■ Given passage:

____

The Spotlight, in the former Scottish Rite Cathedral at 1800 7th Avenue, debuted with the Reduced Shakespeare Company’s “All the Great Books (abridged)” in June 2018, which included Tubbs and Mahr. Tubbs is a former RSC member and improv comedy veteran who toured around the world with the company from 2005 to 2011.

Despite the “Complete Works” of Shakespeare being the original RSC show and perhaps its most popular, Tubbs has never been in it before. He says all the Bard’s works are referenced in 90 minutes -- hilarity will ensue, props and costumes will fly, and sides will be split from laughter.

And you don’t have to know anything about Shakespeare to have a great time – as he says it’s kind of “Shakespeare for Dummies, told by dummies.”

Credit Spotlight Theater
in the former Scottish Rite Cathedral, in downtown Moline

“There's highbrow humor, there's lowbrow humor, and everything in between. You certainly do not need to know anything about Shakespeare in order to enjoy the show. There's jokes in there for everybody, and really, the jokes are there for everybody. I mean, it's not like we're telling Shakespearean jokes and for the most part, people have a base understanding of what Shakespeare is - at the very least, understand even more. But you really do not need to know Shakespeare in and out to understand the show."

____

■ Material supplied:
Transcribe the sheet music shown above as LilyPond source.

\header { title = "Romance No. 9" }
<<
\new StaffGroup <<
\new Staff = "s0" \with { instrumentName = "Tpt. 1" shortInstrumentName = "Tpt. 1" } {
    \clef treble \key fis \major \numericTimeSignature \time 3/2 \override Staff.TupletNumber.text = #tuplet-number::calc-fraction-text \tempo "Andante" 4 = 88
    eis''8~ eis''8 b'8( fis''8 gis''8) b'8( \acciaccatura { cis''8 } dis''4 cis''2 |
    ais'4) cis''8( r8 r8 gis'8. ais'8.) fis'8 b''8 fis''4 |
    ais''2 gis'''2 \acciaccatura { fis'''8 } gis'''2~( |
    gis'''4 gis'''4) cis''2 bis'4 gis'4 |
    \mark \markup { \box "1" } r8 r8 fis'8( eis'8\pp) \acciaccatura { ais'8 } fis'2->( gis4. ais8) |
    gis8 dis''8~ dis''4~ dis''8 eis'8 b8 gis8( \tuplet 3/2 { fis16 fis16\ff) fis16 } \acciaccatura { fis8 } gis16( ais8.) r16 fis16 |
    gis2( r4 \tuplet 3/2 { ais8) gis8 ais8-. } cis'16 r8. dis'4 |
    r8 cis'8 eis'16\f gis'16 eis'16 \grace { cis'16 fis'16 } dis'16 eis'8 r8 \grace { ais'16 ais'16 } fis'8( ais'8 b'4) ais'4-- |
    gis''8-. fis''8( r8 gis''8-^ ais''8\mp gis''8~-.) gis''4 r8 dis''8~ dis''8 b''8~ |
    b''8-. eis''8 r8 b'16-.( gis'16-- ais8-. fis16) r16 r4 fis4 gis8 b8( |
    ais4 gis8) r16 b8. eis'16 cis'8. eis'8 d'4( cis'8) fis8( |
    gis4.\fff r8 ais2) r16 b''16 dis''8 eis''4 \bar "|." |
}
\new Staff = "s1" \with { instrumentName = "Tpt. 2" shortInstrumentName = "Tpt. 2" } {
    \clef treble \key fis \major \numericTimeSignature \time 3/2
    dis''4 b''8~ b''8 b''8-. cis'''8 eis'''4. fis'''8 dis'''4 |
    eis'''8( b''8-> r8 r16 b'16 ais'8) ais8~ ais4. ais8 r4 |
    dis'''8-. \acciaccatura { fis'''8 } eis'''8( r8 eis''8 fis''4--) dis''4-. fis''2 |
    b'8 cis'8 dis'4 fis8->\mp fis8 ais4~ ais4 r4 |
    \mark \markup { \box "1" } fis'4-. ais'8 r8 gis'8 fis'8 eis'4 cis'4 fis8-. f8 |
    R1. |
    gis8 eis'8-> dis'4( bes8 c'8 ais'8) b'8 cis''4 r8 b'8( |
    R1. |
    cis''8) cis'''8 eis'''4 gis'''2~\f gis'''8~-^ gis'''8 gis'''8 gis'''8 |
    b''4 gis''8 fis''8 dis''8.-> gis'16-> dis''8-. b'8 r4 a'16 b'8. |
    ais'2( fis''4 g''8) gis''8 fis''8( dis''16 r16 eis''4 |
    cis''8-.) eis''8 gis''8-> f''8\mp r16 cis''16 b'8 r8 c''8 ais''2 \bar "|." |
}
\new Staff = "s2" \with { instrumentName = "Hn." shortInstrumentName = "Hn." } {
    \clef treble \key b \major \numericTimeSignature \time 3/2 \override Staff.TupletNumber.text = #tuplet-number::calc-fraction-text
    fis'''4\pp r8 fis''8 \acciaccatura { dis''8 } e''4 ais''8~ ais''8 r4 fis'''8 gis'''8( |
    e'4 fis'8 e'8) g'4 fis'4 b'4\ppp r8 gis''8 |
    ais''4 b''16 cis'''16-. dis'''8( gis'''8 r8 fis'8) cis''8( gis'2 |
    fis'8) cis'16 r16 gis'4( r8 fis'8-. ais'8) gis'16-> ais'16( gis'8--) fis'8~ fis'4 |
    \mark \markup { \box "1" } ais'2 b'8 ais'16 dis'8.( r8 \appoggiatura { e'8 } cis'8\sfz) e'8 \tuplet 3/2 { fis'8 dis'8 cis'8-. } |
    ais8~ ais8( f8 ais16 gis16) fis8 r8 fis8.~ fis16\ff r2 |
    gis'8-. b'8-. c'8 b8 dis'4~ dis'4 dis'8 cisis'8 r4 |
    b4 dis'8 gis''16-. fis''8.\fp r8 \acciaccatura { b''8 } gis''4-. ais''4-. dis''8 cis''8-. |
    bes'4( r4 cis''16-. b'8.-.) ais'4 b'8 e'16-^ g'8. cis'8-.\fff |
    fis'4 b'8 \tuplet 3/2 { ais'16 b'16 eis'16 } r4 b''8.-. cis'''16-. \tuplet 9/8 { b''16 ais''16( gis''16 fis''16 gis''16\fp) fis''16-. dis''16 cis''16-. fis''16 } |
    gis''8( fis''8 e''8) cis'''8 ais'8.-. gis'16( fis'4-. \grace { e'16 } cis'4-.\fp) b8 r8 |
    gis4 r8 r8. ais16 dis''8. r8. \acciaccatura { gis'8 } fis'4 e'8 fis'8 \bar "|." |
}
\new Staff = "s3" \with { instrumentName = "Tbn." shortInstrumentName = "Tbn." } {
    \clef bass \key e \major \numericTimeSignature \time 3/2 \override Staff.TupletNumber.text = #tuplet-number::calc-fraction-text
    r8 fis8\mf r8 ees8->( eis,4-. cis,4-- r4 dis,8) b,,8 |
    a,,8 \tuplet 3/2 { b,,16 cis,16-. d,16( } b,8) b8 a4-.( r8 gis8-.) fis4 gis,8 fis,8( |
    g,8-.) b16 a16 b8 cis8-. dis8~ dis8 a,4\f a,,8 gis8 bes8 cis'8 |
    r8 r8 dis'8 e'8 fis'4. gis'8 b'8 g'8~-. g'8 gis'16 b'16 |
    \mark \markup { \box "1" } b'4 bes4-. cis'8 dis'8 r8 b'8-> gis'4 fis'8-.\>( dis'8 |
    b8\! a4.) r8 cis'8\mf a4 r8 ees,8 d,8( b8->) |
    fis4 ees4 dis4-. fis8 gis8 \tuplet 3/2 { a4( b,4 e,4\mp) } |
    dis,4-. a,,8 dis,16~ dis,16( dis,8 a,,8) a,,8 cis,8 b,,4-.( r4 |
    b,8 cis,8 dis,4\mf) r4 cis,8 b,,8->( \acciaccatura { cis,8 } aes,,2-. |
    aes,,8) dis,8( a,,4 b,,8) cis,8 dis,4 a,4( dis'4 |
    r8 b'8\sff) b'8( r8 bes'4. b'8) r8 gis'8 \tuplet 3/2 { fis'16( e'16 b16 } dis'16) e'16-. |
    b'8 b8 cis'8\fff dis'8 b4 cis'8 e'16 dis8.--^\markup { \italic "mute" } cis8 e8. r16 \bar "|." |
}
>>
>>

____

■ Tasks and exercises:
**1.** According to the Spotlight Theater article, when and with what show did The Spotlight debut?
**2.** In the Spotlight Theater article, what does Tubbs say will happen during the 90 minutes of the "Complete Works" show? List every item.
**3.** Pick up the article about the Spotlight Theater's Shakespeare show after its final sentence and keep writing.
The rows have no connection to the article about the Spotlight Theater.

■ Task-by-task outputs:
**1.** It debuted in June 2018 with the Reduced Shakespeare Company's "All the Great Books (abridged)."

**2.**
- All the Bard's works are referenced.
- Hilarity will ensue.
- Props and costumes will fly.
- Sides will be split from laughter.

**3.**
"And that's kind of what these shows kinda do is that the premise is -- we are here to teach you about it, to teach you about Shakespeare and to teach you all those plays and do all that stuff. And so it's not centered around people that supposedly already know the stuff. It's meant to be informative, but it's just being told by three imbeciles that really don’t know what they’re talking about.”

Tubbs says each of the silly, slapstick RSC “abridged” shows is done with a cast of three – with the same archetypal characters.

“There's always kind of the intellectual, the professor; the enforcer or the kind of brutish guy, and there's the idiot savant or the the man-child as we call them. And it's always the same kind of character type in all of their shows.”

In this production, Mahr is the enforcer – the guy who says they have to keep it moving to its end; Fischer is the intellectual, and Tubbs is the idiot savant. RSC usually doesn’t have any female cast members, so it’s unique to feature Fischer, who – like the guys -- has improv experience.

“For this particular show, I think it works well to have Amelia as kind of the more intellectual, because then it's like Jeremy and I are the two kind of dumb dudes that are stumbling through this, and she kinda brings us back to reality a lot. It really kind of works well on this show, but she's also just a phenomenal talent and super funny and I we knew she had the improv background as well, which always helps with these shows. It was just kind of a good fit.”

Both Tubbs and Mahr performed improv with ComedySportz Quad Cities, and they co-starred in the RSC “The Bible: The Complete Word of God (abridged)” at the QC Theatre Workshop in 2016. Mahr has experience performing Shakespeare with Prenzie Players, and Fischer (who’s done ComedySportz) was part of the new Stolen Set improv company at the Spotlight, with Tubbs and Bob Kelly, which debuted briefly in 2019.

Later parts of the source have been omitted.